Sisters Country birds

Gliding up- and downstream on the Metolius or Deschutes rivers, the American Osprey (Pandion haliaetus) searches for available fish, which is 99 percent of its diet. When its prey is spotted, the Osprey dives in the water and uses the barbed pads on the bottom of its talons to grip the slippery fish, and carries it headfirst to make it as aerodynamic as possible. An outer toe is reversible to enable it to grasp the fish with two toes forward and two back, which provides a more stable grip in flight.

During breeding season, males will perform an aerial “sky dance.” Clutching a fish or nest material, they hover as much as 600 feet above the nest for up to 10 minutes, with screaming calls, while slowly descending to the nest.
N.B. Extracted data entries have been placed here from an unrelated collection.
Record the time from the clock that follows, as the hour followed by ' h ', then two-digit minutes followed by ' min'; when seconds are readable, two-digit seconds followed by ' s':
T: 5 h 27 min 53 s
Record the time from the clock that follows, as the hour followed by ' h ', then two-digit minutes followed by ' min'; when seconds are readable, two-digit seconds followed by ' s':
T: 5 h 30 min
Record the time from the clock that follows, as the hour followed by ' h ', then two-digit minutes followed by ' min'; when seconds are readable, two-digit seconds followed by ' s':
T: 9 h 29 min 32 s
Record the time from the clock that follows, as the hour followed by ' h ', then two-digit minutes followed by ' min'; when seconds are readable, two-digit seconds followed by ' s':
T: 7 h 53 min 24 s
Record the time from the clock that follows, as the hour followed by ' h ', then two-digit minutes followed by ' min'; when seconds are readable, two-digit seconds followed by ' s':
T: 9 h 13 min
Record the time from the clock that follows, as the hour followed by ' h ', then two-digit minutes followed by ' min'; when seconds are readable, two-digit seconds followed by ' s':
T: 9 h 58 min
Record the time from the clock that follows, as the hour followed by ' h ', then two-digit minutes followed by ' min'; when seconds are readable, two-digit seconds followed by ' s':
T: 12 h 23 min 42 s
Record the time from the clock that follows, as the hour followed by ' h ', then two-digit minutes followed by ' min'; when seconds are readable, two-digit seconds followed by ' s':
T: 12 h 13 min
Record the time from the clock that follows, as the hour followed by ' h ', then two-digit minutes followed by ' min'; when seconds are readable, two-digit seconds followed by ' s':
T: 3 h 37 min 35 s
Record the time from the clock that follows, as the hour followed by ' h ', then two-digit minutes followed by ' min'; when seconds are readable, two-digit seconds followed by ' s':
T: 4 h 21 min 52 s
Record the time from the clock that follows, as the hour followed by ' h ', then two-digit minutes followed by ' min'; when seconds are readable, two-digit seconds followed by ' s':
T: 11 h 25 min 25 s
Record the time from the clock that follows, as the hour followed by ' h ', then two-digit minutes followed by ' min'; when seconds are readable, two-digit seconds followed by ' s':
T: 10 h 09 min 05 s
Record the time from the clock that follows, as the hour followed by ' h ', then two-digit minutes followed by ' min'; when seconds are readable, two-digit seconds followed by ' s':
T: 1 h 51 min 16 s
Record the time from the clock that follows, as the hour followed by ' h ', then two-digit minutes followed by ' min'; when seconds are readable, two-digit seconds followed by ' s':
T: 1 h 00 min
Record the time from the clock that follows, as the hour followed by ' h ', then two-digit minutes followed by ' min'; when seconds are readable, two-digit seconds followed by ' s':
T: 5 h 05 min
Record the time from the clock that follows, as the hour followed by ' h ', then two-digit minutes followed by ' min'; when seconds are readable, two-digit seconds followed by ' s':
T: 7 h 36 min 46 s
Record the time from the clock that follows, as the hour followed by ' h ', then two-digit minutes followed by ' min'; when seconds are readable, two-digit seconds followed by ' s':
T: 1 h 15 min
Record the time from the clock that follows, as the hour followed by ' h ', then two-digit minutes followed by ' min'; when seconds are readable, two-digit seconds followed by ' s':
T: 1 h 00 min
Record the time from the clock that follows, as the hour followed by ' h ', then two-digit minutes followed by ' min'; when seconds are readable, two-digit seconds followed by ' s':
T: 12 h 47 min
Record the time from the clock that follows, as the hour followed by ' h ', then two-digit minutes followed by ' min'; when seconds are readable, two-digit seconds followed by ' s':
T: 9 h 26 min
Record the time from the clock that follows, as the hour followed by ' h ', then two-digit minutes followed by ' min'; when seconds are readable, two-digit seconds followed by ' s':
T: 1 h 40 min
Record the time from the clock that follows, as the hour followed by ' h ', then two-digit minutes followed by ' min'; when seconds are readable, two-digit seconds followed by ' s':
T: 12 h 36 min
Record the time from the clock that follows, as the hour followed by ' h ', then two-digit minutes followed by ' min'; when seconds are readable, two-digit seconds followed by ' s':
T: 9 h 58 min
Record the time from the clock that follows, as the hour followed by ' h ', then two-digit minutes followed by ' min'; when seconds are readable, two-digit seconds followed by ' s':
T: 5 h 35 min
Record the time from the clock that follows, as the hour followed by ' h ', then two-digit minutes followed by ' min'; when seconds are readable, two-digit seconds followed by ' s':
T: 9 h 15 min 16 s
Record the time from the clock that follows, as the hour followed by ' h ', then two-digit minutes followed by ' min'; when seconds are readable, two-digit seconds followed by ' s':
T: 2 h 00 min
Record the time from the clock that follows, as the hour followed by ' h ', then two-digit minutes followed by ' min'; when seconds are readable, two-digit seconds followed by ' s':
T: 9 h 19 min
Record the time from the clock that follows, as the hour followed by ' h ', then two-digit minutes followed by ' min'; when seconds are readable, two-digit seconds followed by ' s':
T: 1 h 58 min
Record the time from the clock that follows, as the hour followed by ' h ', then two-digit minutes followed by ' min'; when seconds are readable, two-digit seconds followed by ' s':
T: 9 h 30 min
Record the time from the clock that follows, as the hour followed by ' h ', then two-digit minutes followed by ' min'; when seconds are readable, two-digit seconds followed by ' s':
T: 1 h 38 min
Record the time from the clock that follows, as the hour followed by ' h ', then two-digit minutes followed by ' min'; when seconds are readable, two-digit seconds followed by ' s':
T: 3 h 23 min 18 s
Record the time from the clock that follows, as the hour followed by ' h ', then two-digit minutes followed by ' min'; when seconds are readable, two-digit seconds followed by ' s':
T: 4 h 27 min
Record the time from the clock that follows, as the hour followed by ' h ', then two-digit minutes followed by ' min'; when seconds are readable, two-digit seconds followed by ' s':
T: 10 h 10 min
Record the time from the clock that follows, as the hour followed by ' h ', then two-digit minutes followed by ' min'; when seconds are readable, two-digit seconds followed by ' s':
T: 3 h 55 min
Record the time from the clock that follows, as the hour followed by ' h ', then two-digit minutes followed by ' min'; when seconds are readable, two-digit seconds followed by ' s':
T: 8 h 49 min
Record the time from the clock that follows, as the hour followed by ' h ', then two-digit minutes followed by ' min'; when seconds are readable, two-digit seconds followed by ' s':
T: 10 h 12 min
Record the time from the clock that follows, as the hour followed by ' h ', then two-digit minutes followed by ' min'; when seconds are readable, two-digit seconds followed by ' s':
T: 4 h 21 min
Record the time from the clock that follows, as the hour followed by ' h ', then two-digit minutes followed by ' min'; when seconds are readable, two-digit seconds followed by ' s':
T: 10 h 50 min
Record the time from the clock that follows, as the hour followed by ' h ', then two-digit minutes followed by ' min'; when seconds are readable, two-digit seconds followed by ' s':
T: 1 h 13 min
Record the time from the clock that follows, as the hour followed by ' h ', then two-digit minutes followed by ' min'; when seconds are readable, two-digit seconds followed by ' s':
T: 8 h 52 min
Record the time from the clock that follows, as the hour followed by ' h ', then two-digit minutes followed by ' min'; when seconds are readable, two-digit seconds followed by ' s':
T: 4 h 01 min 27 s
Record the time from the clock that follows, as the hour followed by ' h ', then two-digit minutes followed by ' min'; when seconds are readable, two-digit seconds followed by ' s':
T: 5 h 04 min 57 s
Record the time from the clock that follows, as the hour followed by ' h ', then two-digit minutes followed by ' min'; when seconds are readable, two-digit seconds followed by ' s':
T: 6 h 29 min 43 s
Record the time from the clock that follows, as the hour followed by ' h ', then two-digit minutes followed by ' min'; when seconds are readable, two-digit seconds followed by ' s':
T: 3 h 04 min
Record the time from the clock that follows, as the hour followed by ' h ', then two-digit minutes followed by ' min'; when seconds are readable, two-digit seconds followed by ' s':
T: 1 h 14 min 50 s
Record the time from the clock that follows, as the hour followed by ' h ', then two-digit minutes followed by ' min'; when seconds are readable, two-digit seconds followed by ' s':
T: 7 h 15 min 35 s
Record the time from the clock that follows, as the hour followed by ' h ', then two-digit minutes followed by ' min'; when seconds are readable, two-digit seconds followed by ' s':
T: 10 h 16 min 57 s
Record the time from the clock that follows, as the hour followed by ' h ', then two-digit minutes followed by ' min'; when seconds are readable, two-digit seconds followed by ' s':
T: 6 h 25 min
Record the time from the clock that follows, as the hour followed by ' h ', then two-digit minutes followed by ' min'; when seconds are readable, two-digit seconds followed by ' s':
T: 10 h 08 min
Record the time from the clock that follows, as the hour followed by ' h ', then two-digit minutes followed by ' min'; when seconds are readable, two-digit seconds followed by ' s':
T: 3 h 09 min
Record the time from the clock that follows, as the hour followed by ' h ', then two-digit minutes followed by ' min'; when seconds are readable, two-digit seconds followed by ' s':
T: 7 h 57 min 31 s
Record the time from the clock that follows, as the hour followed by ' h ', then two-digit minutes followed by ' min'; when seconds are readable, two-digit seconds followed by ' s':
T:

One to four creamy to pinkish-cinnamon eggs are laid in a large stick nest and hatch in 36 to 42 days. Chicks remain in the nest for 50 to 55 days while being fed fish by both parents. Ospreys will nest up to 12 miles from their watery hunting areas. I have observed a number of nests on the shoulders of Mt. Jefferson.

Osprey populations in North America declined dramatically from 1950-1972 due to pesticides such as DDT, which caused eggshell thinning. DDT was banned in 1972 and ospreys have thrived ever since. However, they remain on several states’ endangered or threatened lists.

Ospreys are also known as “fish eagles,” “seahawks,” or “river hawks.”